Tuesday, November 21, 2006

Colliers Wood - Bright idea

As I was due to meet Bob in Mansfield Y decided to have a morning in Nottingham to carry on with Xmas shopping and to take her books back to Bromley House.

One day I'll do a photo of Bromley House interior because it is well worth it. An 18th century gem and we have been library members for well, not quite since it opened. When we joined the membership was strictly controlled to under 400 and one had to have references AND then wait for someone to leave or die. Even though it isn't so strict now it is still a super place and very photogenic. There is an open ironwork spiral staircase inside the main room, and they still enter one's books in an old-fashioned ledger. Also there is a beautiful reading room overlooking the square.

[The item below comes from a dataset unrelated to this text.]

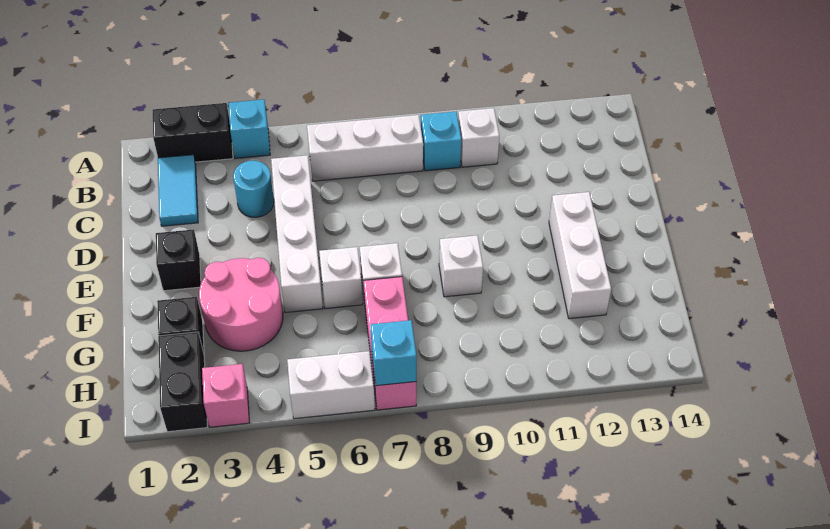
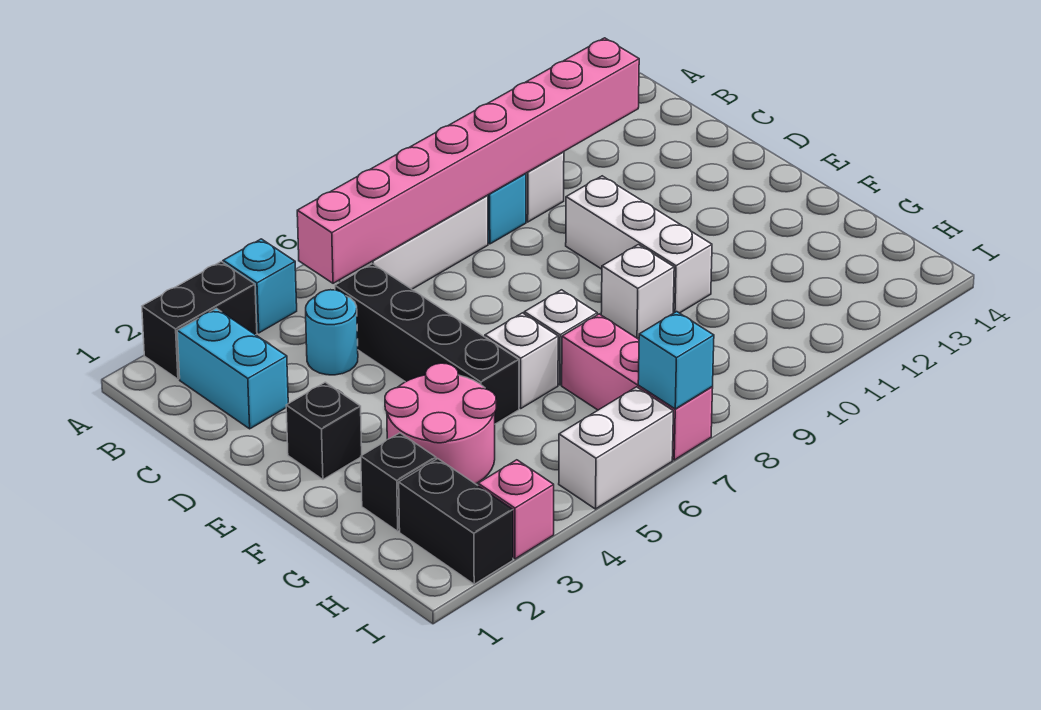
cyan tile B2:C2 level 1 -> cyan brick B2:C2 level 1
none -> pink brick B5:B12 level 2
white brick C5:F5 level 1 -> black brick C5:F5 level 1
white brick E12:G12 level 1 -> white brick D10:F10 level 1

Y managed to 'cop-hold-of'' both The Spectator and Private Eye to read while she had her coffee. After dropping her at Phoenix Park I came back via Colliers Wood and photographed Picture 1, which needs no description. I misinformed you earlier about the opening date, which was in fact 1998 - It just didn't seem that long.

I had promised Bob a basil plant and, as he was on the 'bus, it's transportation presented a minor problem - to stop it dripping everywhere, to stop it tipping over and losing its compost and damaging the plant. When I got home and before setting off for Mansfield I spotted in the kitchen an empty 4 pint milk container. Bright idea 6,321 hit me. Cut the container roughly in the middle and round 3 sides and then the 4th side will act as a hinge ! Pop the plant in, and then close the lid and secure it temporarily with sticky tape.

Its reference no. is based on the calculation that I have had two bright ideas a week for the past 55 years - at least. Although not a work of art, the picture is a record shot. Bob and I discussed these over lunch and I advanced the notion that, for the benefit of future historians, there ought to be some way of distinguishing between photos. that are 'as is' - and those that have been extensively doctored. Because in a couple of hundred years, people won't have a clue as to how the 21st century actually looked. Bob astutely made the point that it has always gone on, even in portrait painting. Henry V111 sent Holbein to bring him back an image of Anne of Cleves. He received a flattering picture of the lady, who he subsequently described as that Flanders Mare - and we know how it finished up. Poor Holbein, he needed to please both 'sitter' and King, and it didn't work out too well. But the plant-transporter worked faultlessly!!

Good night on the telly. Strictly Come..... followed by Tim Marlowe..... followed by Heston Blumenthal.

Must go. Going to cook bacon sandwiches !!

Catch you tomorrow .......................

1 comment:

bungus said...

You mention The Spectator and Private Eye. I forgot to say that on the bus yesterday I had picked up one of several copies of Metro (the free daily newspaper which I feel is pretty straight reporting). This is obviously the method of distribution, ie, by placing on public transport. I shall have to take a short free bus ride every day!

Regarding your frequent ‘good ideas’. I think I had a good idea once but I have forgotten what it was.

Whatever became of ‘the camera never lies’? I’d have a small wager that it wasn’t long before somebody found a way of faking things (the fairies?). I am sure that technical experts can tell when a photograph has been tampered with; something which was not possible with paintings (we all know what Jesus looked like, don’t we?) except when they were painted over to eliminate the mad brother or something (echoed by photos of Soviet leaders without Trotsky, as you commented yesterday).

I think I may have soved the Word Verification problem. If the 'other' circle is ticked and the 'usename' inserted BEFORE Word Verification it seems to work first time. I shall try it now.